[[ PROVIDED RECORDS open ]]
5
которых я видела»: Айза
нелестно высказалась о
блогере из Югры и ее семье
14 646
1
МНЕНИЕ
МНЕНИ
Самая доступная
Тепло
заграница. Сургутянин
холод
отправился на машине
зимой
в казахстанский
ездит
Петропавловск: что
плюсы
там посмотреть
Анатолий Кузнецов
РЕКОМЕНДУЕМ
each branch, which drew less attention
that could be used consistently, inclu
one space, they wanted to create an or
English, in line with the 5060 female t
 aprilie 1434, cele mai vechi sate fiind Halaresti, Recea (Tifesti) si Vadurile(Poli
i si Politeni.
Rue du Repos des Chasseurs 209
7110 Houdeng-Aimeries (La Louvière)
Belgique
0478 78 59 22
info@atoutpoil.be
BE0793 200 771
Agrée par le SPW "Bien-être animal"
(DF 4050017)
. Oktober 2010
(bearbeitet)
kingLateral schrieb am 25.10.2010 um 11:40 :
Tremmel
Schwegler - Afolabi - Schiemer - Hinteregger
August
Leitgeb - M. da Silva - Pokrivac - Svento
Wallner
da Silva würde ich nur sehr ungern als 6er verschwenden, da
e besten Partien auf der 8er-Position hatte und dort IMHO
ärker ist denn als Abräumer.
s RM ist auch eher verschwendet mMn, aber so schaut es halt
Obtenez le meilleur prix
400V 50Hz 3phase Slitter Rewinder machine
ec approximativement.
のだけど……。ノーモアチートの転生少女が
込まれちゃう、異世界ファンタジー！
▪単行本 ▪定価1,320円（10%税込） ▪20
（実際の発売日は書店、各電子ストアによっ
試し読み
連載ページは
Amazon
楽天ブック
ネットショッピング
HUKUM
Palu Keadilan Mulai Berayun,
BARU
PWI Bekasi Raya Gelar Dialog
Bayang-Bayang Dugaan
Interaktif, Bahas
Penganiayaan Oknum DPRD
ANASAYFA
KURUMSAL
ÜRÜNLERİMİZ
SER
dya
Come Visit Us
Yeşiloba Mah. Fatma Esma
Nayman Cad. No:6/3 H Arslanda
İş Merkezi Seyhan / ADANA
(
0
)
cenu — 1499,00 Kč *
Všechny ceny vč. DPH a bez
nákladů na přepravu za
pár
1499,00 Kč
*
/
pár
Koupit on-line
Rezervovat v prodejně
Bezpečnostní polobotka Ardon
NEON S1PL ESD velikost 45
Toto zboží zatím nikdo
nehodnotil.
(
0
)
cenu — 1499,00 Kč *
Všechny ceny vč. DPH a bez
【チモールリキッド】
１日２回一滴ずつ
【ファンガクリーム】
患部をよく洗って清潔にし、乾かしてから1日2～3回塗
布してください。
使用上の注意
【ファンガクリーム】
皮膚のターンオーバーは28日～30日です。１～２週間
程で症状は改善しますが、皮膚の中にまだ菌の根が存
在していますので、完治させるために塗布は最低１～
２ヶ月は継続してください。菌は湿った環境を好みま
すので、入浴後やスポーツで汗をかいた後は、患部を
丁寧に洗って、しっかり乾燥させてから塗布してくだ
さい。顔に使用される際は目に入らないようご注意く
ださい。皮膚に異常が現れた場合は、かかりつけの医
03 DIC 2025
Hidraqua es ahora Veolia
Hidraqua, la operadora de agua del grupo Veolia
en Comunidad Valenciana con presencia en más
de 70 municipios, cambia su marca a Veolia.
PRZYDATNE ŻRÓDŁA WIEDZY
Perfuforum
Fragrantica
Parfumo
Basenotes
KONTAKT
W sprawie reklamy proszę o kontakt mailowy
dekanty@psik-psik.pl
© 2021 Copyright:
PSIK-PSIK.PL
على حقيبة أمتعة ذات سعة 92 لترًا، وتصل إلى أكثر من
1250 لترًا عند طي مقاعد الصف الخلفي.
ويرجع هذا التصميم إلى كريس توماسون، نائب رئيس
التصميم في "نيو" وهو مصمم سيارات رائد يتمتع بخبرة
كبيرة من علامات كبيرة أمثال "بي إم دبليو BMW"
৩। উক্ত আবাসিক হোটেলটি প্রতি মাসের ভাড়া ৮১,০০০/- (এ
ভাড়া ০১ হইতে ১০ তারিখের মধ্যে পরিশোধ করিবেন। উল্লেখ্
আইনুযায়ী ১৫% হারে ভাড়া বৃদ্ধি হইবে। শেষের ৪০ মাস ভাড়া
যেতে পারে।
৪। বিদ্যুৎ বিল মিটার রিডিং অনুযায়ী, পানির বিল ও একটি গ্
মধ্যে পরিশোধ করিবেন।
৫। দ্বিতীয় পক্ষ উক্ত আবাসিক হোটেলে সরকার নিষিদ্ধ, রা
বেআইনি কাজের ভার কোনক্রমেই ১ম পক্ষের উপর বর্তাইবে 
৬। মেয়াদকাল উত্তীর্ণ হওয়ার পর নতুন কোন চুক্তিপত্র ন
[[ PROVIDED RECORDS closed ]]
JOB ITEM - Return the lines above without changing a single character.

RESULT OF THIS EXERCISE -
5
которых я видела»: Айза
нелестно высказалась о
блогере из Югры и ее семье
14 646
1
МНЕНИЕ
МНЕНИ
Самая доступная
Тепло
заграница. Сургутянин
холод
отправился на машине
зимой
в казахстанский
ездит
Петропавловск: что
плюсы
там посмотреть
Анатолий Кузнецов
РЕКОМЕНДУЕМ
each branch, which drew less attention
that could be used consistently, inclu
one space, they wanted to create an or
English, in line with the 5060 female t
 aprilie 1434, cele mai vechi sate fiind Halaresti, Recea (Tifesti) si Vadurile(Poli
i si Politeni.
Rue du Repos des Chasseurs 209
7110 Houdeng-Aimeries (La Louvière)
Belgique
0478 78 59 22
info@atoutpoil.be
BE0793 200 771
Agrée par le SPW "Bien-être animal"
(DF 4050017)
. Oktober 2010
(bearbeitet)
kingLateral schrieb am 25.10.2010 um 11:40 :
Tremmel
Schwegler - Afolabi - Schiemer - Hinteregger
August
Leitgeb - M. da Silva - Pokrivac - Svento
Wallner
da Silva würde ich nur sehr ungern als 6er verschwenden, da
e besten Partien auf der 8er-Position hatte und dort IMHO
ärker ist denn als Abräumer.
s RM ist auch eher verschwendet mMn, aber so schaut es halt
Obtenez le meilleur prix
400V 50Hz 3phase Slitter Rewinder machine
ec approximativement.
のだけど……。ノーモアチートの転生少女が
込まれちゃう、異世界ファンタジー！
▪単行本 ▪定価1,320円（10%税込） ▪20
（実際の発売日は書店、各電子ストアによっ
試し読み
連載ページは
Amazon
楽天ブック
ネットショッピング
HUKUM
Palu Keadilan Mulai Berayun,
BARU
PWI Bekasi Raya Gelar Dialog
Bayang-Bayang Dugaan
Interaktif, Bahas
Penganiayaan Oknum DPRD
ANASAYFA
KURUMSAL
ÜRÜNLERİMİZ
SER
dya
Come Visit Us
Yeşiloba Mah. Fatma Esma
Nayman Cad. No:6/3 H Arslanda
İş Merkezi Seyhan / ADANA
(
0
)
cenu — 1499,00 Kč *
Všechny ceny vč. DPH a bez
nákladů na přepravu za
pár
1499,00 Kč
*
/
pár
Koupit on-line
Rezervovat v prodejně
Bezpečnostní polobotka Ardon
NEON S1PL ESD velikost 45
Toto zboží zatím nikdo
nehodnotil.
(
0
)
cenu — 1499,00 Kč *
Všechny ceny vč. DPH a bez
【チモールリキッド】
１日２回一滴ずつ
【ファンガクリーム】
患部をよく洗って清潔にし、乾かしてから1日2～3回塗
布してください。
使用上の注意
【ファンガクリーム】
皮膚のターンオーバーは28日～30日です。１～２週間
程で症状は改善しますが、皮膚の中にまだ菌の根が存
在していますので、完治させるために塗布は最低１～
２ヶ月は継続してください。菌は湿った環境を好みま
すので、入浴後やスポーツで汗をかいた後は、患部を
丁寧に洗って、しっかり乾燥させてから塗布してくだ
さい。顔に使用される際は目に入らないようご注意く
ださい。皮膚に異常が現れた場合は、かかりつけの医
03 DIC 2025
Hidraqua es ahora Veolia
Hidraqua, la operadora de agua del grupo Veolia
en Comunidad Valenciana con presencia en más
de 70 municipios, cambia su marca a Veolia.
PRZYDATNE ŻRÓDŁA WIEDZY
Perfuforum
Fragrantica
Parfumo
Basenotes
KONTAKT
W sprawie reklamy proszę o kontakt mailowy
dekanty@psik-psik.pl
© 2021 Copyright:
PSIK-PSIK.PL
على حقيبة أمتعة ذات سعة 92 لترًا، وتصل إلى أكثر من
1250 لترًا عند طي مقاعد الصف الخلفي.
ويرجع هذا التصميم إلى كريس توماسون، نائب رئيس
التصميم في "نيو" وهو مصمم سيارات رائد يتمتع بخبرة
كبيرة من علامات كبيرة أمثال "بي إم دبليو BMW"
৩। উক্ত আবাসিক হোটেলটি প্রতি মাসের ভাড়া ৮১,০০০/- (এ
ভাড়া ০১ হইতে ১০ তারিখের মধ্যে পরিশোধ করিবেন। উল্লেখ্
আইনুযায়ী ১৫% হারে ভাড়া বৃদ্ধি হইবে। শেষের ৪০ মাস ভাড়া
যেতে পারে।
৪। বিদ্যুৎ বিল মিটার রিডিং অনুযায়ী, পানির বিল ও একটি গ্
মধ্যে পরিশোধ করিবেন।
৫। দ্বিতীয় পক্ষ উক্ত আবাসিক হোটেলে সরকার নিষিদ্ধ, রা
বেআইনি কাজের ভার কোনক্রমেই ১ম পক্ষের উপর বর্তাইবে 
৬। মেয়াদকাল উত্তীর্ণ হওয়ার পর নতুন কোন চুক্তিপত্র ন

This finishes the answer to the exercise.